▸ **WHAT TO DO**: Retype all entries exactly as they stand, excluding pictures.
(DATA FOR REVIEW Opens)
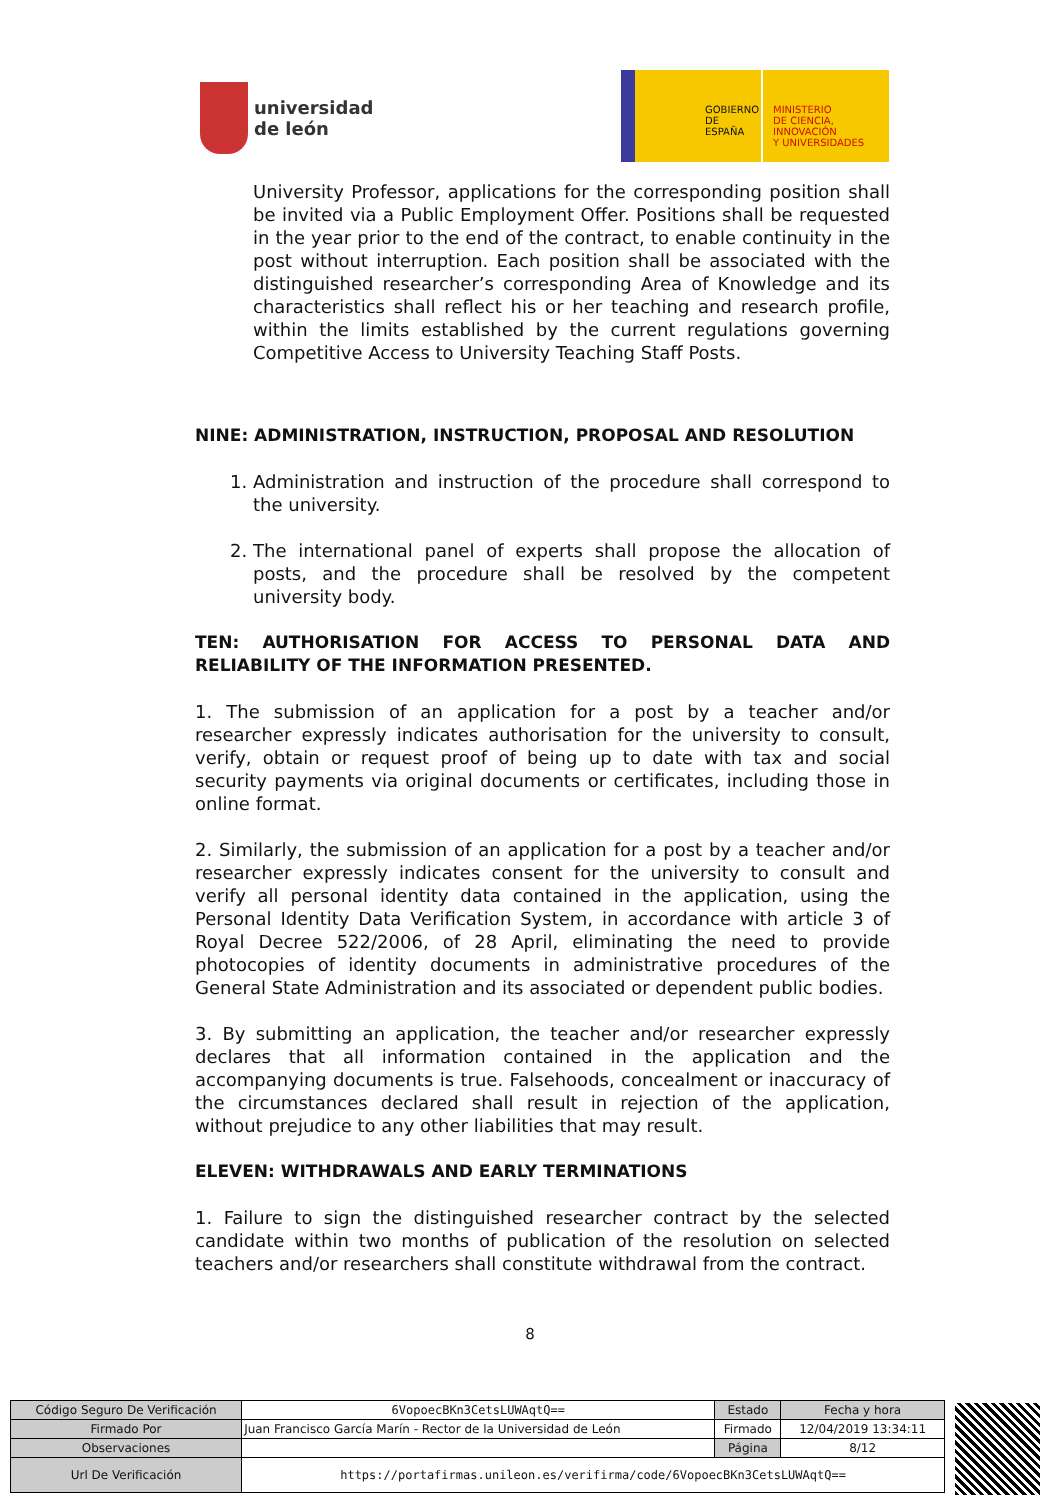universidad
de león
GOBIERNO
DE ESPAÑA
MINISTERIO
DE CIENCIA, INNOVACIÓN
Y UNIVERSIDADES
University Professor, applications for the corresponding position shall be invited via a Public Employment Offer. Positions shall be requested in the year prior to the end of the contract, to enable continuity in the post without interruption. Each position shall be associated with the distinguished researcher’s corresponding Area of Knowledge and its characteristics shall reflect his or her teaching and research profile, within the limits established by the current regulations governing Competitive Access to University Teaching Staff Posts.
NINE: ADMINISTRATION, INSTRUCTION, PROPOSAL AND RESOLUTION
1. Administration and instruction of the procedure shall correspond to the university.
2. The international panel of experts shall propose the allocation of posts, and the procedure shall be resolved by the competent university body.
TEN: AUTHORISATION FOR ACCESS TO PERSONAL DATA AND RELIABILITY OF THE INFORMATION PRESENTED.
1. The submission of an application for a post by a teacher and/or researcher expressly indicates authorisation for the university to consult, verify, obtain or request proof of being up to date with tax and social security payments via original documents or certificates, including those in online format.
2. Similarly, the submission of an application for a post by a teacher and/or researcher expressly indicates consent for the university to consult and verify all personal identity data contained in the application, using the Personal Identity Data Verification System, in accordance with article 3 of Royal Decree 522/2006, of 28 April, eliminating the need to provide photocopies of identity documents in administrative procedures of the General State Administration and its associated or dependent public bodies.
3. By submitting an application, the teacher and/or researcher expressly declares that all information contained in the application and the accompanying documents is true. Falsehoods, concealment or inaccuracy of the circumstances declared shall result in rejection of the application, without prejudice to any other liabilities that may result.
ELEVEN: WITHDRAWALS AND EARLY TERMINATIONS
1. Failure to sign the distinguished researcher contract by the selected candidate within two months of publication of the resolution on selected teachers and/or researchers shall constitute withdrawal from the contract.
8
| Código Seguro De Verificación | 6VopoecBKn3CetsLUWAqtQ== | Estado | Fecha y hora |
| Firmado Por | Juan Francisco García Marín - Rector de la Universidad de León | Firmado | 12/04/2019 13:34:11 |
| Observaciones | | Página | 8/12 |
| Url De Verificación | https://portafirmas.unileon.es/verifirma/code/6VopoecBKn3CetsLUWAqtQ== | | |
(DATA FOR REVIEW Closes)
▸ **SOLUTION FOR THIS EXERCISE**:
universidad
de león
GOBIERNO
DE ESPAÑA
MINISTERIO
DE CIENCIA, INNOVACIÓN
Y UNIVERSIDADES
University Professor, applications for the corresponding position shall be invited via a Public Employment Offer. Positions shall be requested in the year prior to the end of the contract, to enable continuity in the post without interruption. Each position shall be associated with the distinguished researcher’s corresponding Area of Knowledge and its characteristics shall reflect his or her teaching and research profile, within the limits established by the current regulations governing Competitive Access to University Teaching Staff Posts.
NINE: ADMINISTRATION, INSTRUCTION, PROPOSAL AND RESOLUTION
1. Administration and instruction of the procedure shall correspond to the university.
2. The international panel of experts shall propose the allocation of posts, and the procedure shall be resolved by the competent university body.
TEN: AUTHORISATION FOR ACCESS TO PERSONAL DATA AND RELIABILITY OF THE INFORMATION PRESENTED.
1. The submission of an application for a post by a teacher and/or researcher expressly indicates authorisation for the university to consult, verify, obtain or request proof of being up to date with tax and social security payments via original documents or certificates, including those in online format.
2. Similarly, the submission of an application for a post by a teacher and/or researcher expressly indicates consent for the university to consult and verify all personal identity data contained in the application, using the Personal Identity Data Verification System, in accordance with article 3 of Royal Decree 522/2006, of 28 April, eliminating the need to provide photocopies of identity documents in administrative procedures of the General State Administration and its associated or dependent public bodies.
3. By submitting an application, the teacher and/or researcher expressly declares that all information contained in the application and the accompanying documents is true. Falsehoods, concealment or inaccuracy of the circumstances declared shall result in rejection of the application, without prejudice to any other liabilities that may result.
ELEVEN: WITHDRAWALS AND EARLY TERMINATIONS
1. Failure to sign the distinguished researcher contract by the selected candidate within two months of publication of the resolution on selected teachers and/or researchers shall constitute withdrawal from the contract.
8
| Código Seguro De Verificación | 6VopoecBKn3CetsLUWAqtQ== | Estado | Fecha y hora |
| Firmado Por | Juan Francisco García Marín - Rector de la Universidad de León | Firmado | 12/04/2019 13:34:11 |
| Observaciones | | Página | 8/12 |
| Url De Verificación | https://portafirmas.unileon.es/verifirma/code/6VopoecBKn3CetsLUWAqtQ== | | |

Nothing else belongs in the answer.